Jugendliche ab 15 Jahren können auch ohne Zustimmung ihrer Eltern eine Psychotherapie beantragen. Unsere Gespräche sind vertraulich und ich begleite Dich, bis es Dir wieder besser geht. Zum Erstgespräch bringe bitte Deine Versicherungskarte mit.
Sprechstunde
Bevor es mit der Therapie losgeht lernen wir uns in bis zu fünf psychotherapeutischen Sprechstunden kennen und versuchen gemeinsam zu verstehen, wie die Schwierigkeiten entstanden sind und ob ich Dir helfen kann. Dafür werde ich Dich viele Dinge fragen, auch was gerade richtig gut ist, was Du gern machst und gut kannst. Nebenbei kannst Du mich und die Praxis kennenlernen und entscheiden, ob Du eine Therapie bei mir beginnen willst.
Je nachdem wie alt Du bist, spreche ich mehr oder weniger oder gar nicht mit Deinen Eltern. Dabei hast Du ein Mitspracherecht.
Therapie
Die Therapie beginnt dann wahrscheinlich erst nach einer Wartezeit. Wenn es soweit ist treffen wir uns regelmäßig 1x/Woche für 50 Minuten im Einzelgespräch oder 100 Minuten in einer Gruppe. Auch wenn wir uns für eine Gruppentherapie entscheiden, finden etwa alle 4-8 Wochen begleitend Einzel- und Elternstunden statt.
Einzeltherapie
Zu Beginn geht es dann darum, zu entscheiden, was Du durch die Therapie erreichen willst.
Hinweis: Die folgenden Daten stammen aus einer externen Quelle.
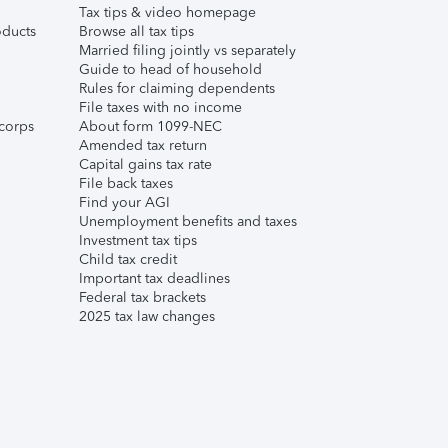
Tax tips & video homepage
ducts
Browse all tax tips
Married filing jointly vs separately
Guide to head of household
Rules for claiming dependents
File taxes with no income
corps
About form 1099-NEC
Amended tax return
Capital gains tax rate
File back taxes
Find your AGI
Unemployment benefits and taxes
Investment tax tips
Child tax credit
Important tax deadlines
Federal tax brackets
2025 tax law changes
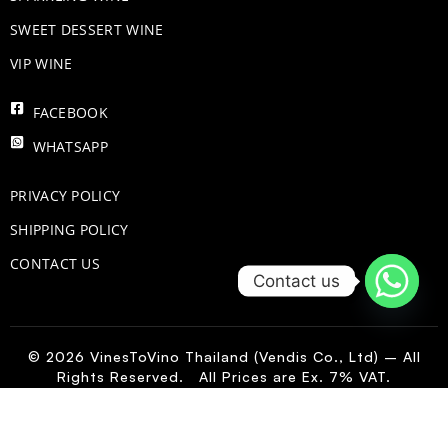
SWEET DESSERT WINE
VIP WINE
FACEBOOK
WHATSAPP
PRIVACY POLICY
SHIPPING POLICY
CONTACT US
Contact us
© 2026 VinesToVino Thailand (Vendis Co., Ltd) – All
Rights Reserved. All Prices are Ex. 7% VAT.
FR
-
+
Add to Cart
Luccianus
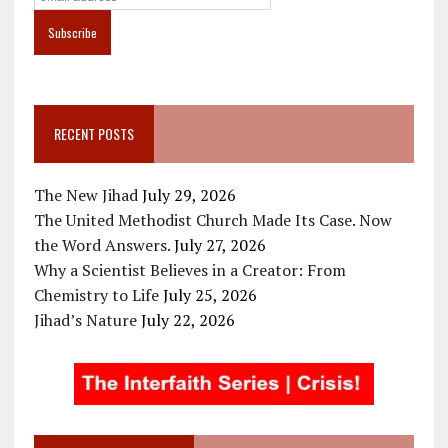
RECENT POSTS
The New Jihad
July 29, 2026
The United Methodist Church Made Its Case. Now
the Word Answers.
July 27, 2026
Why a Scientist Believes in a Creator: From
Chemistry to Life
July 25, 2026
Jihad’s Nature
July 22, 2026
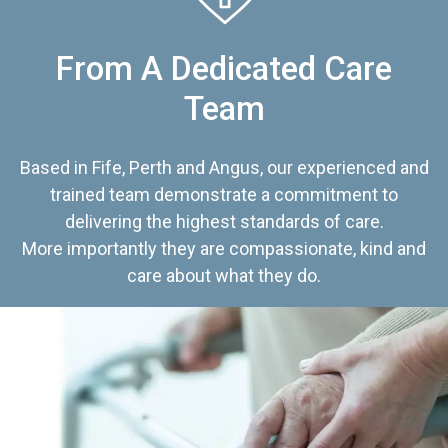
From A Dedicated Care
Team
Based in Fife, Perth and Angus, our experienced and
trained team demonstrate a commitment to
delivering the highest standards of care.
More importantly they are compassionate, kind and
care about what they do.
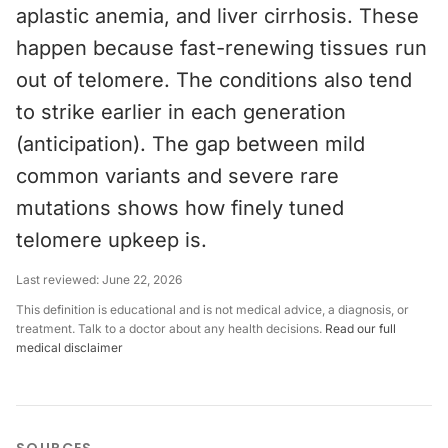
aplastic anemia, and liver cirrhosis. These
happen because fast-renewing tissues run
out of telomere. The conditions also tend
to strike earlier in each generation
(anticipation). The gap between mild
common variants and severe rare
mutations shows how finely tuned
telomere upkeep is.
Last reviewed:
June 22, 2026
This definition is educational and is not medical advice, a diagnosis, or
treatment. Talk to a doctor about any health decisions.
Read our full
medical disclaimer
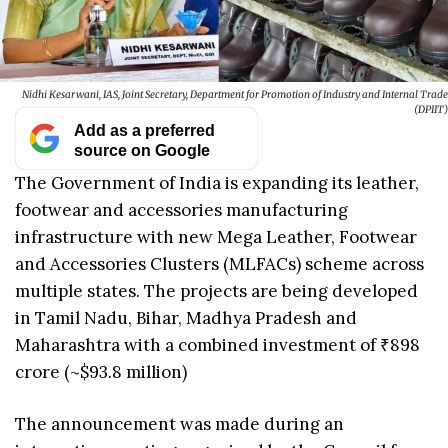
Nidhi Kesarwani, IAS, Joint Secretary, Department for Promotion of Industry and Internal Trade
(DPIIT)
Add as a preferred
source on Google
The Government of India is expanding its leather,
footwear and accessories manufacturing
infrastructure with new Mega Leather, Footwear
and Accessories Clusters (MLFACs) scheme across
multiple states. The projects are being developed
in Tamil Nadu, Bihar, Madhya Pradesh and
Maharashtra with a combined investment of ₹898
crore (~$93.8 million)
The announcement was made during an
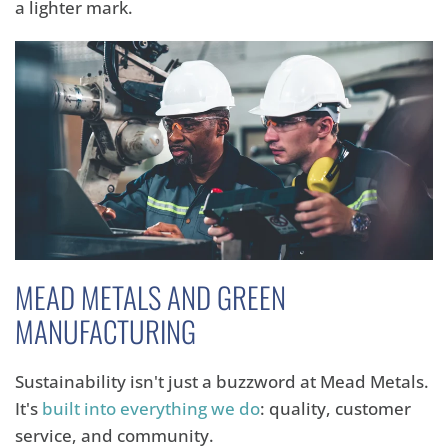
a lighter mark.
MEAD METALS AND GREEN
MANUFACTURING
Sustainability isn't just a buzzword at Mead Metals.
It's
built into everything we do
:
quality,
customer
service,
and community.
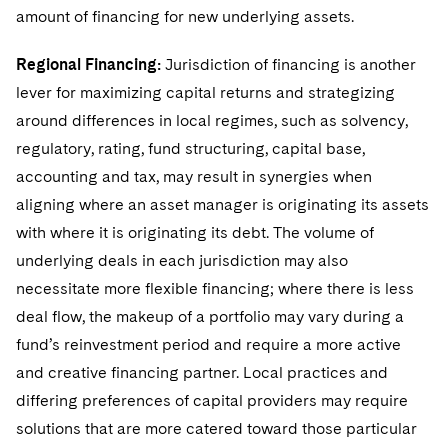
amount of financing for new underlying assets.
Regional Financing:
Jurisdiction of financing is another
lever for maximizing capital returns and strategizing
around differences in local regimes, such as solvency,
regulatory, rating, fund structuring, capital base,
accounting and tax, may result in synergies when
aligning where an asset manager is originating its assets
with where it is originating its debt. The volume of
underlying deals in each jurisdiction may also
necessitate more flexible financing; where there is less
deal flow, the makeup of a portfolio may vary during a
fund’s reinvestment period and require a more active
and creative financing partner. Local practices and
differing preferences of capital providers may require
solutions that are more catered toward those particular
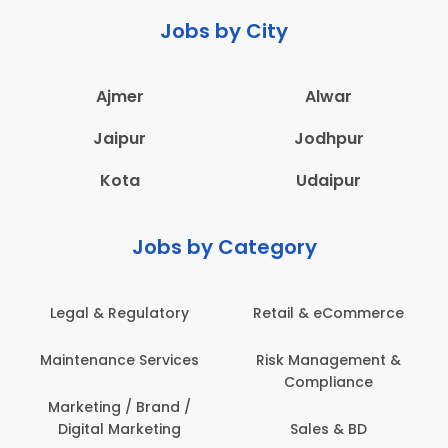
Jobs by City
Ajmer
Alwar
Jaipur
Jodhpur
Kota
Udaipur
Jobs by Category
Legal & Regulatory
Retail & eCommerce
A
Maintenance Services
Risk Management &
Compliance
Con
Marketing / Brand /
Digital Marketing
Sales & BD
Wir gucken uns Deine Ziele aber auch Deine Stärken und Fähigkeiten genau an und machen einen Plan, den wir gemeinsam umsetzen. Je nachdem, was zu Dir passt, werden wir vor allem reden, spielen, Erlebtes oder Ideen aufschreiben, etwas gestalten und Vieles ausprobieren.
Gruppentherapie
…macht Spaß. Du arbeitest hier gemeinsam mit 2-6 Kindern/Jugendlichen Deines Alters an Themen, die Euch bewegen. Dabei bringe ich Ideen, Übungen, Geschichten, Spiele und eine Struktur für die Stunde mit. Gerade in den Gruppen der Jugendlichen arbeiten wir aber vorallem an den von Euch eingebrachten Themen.